Announcement

Families centre stage at Armed Forces Welfare Conference

This news article was published under the 2010 to 2015 Conservative and Liberal Democrat coalition government

The full-day conference was attended by representatives from the MOD, charity sector and other government departments. Speakers included the…

The full-day conference was attended by representatives from the MOD, charity sector and other government departments. Speakers included the Minister for Defence Personnel, Welfare and Veterans, Andrew Robathan, Chief of the General Staff, General Sir Peter Wall, and wives, mothers and siblings of Service personnel injured on operations.

A salient message from the speakers at the conference, whose main themes were support for families and veterans, was the need for a team effort to crack the problems of welfare for personnel, with Mr Robathan asking the gathered representatives to swap ideas and share concerns.

He highlighted improvements in welfare, including the doubling of the Operational Allowance and Council Tax Relief for all personnel on operations, a rise in the number of mental health professionals to deliver support where it is most needed, progress in the Army Recovery Capability, and the launch of the Armed Forces Covenant.

Among the family members of Service personnel injured on operations speaking at the conference was Frances Shine, whose son was injured by an IED in Iraq in 2007.

Ms Shine outlined her struggle with a military maze of red tape at a time of trauma and was pleased to note that vast improvements had taken place, thanking the sterling work of nursing staff at the Queen Elizabeth Hospital Birmingham.

When Des Browne, the then Defence Secretary, visited Selly Oak Hospital where her son was being treated, Frances spoke to him about establishing a support group. He put her in touch with SSAFA (Soldiers, Sailors, Airmen and Families Association), and the Families of Injured Service Personnel support group was set up.

She described how SSAFA were a godsend in navigating the tricky path between agency, Service, charity and family who are the lynchpin in the serviceman/woman’s recovery. But she called for more help to tackle the mental scars, and reminded delegates:

Families of veterans will be living with the consequences of Iraq and Afghanistan in 20 years’ time.

Recurring themes from family members of personnel speaking at the conference were calls for better family support and more recognition of the role played by families in recovery, and counselling where it is needed.

The conference coincided with the launch of a sibling support group for injured troops. One speaker, Amy Otter, spoke about her seriously injured soldier brother.

She spoke of the toll that caring for an injured serviceman can take on every family member. She said that their family life had changed irrevocably, and sisterly guilt meant she avoided chatting about places that are now out of reach to her brother.

She said that she gained comfort by being able to chat through issues, offload worries and meet other Service siblings at a SSAFA support group.

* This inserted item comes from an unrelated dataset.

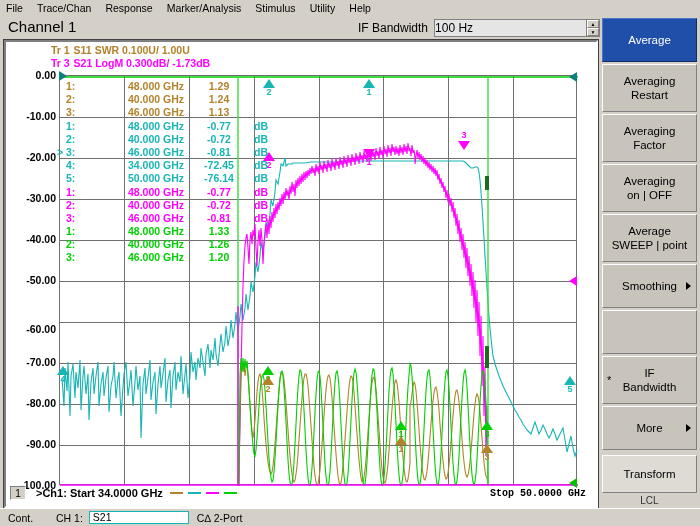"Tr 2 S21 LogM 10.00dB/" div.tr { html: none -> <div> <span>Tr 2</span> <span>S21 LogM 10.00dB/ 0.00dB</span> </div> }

The Casualty Officer from The Rifles, Lieutenant Colonel (Ret’d) Mike Smith, also spoke at the conference, stating that over recent years his regiment had lost 58 men on operations, leaving behind wives, partners, fatherless children and scores of seriously injured troops.

Lieutenant Colonel Smith emphasised the need for the regiment to act quickly and provide enduring connections with the wider regimental family, including the bereaved, and to maximise the regimental network, so often fundraising stalwarts.

Other speakers included young naval wife Juliette Lynch whose husband is a Royal Marines officer who recently returned from Afghanistan. Juliette talked of the strain of trying to be both mother and father with her husband away on operations and the challenge of adapting to life as a ‘single parent’.

She recognised the solace gained from family meetings while spouses are deployed, but called for recognition of the importance of a family support worker that has a ‘huge impact on morale’.

Juliette also spoke about how web forums provide another welcome outlet to let off steam, and also spoke of the need for creche facilities and activities to occupy older children to give military wives some welcome respite.

Dawn McCafferty, chair of the RAF Families Federation, said that families are the backbone of the military and pointed out the pride scores of Service families have when they attend military parades.

In return, Dawn called on the Armed Forces to provide practical support for military families dealing with the stress of separation, and priority access to healthcare and school places.

In a post-SDSR (Strategic Defence and Security Review) climate, base closures, returning forces from Germany and redundancies all add to the pressures for thousands of Service personnel and their families. Yesterday’s conference underlined the MOD’s commitment that they are listening and will tackle the challenges head-on.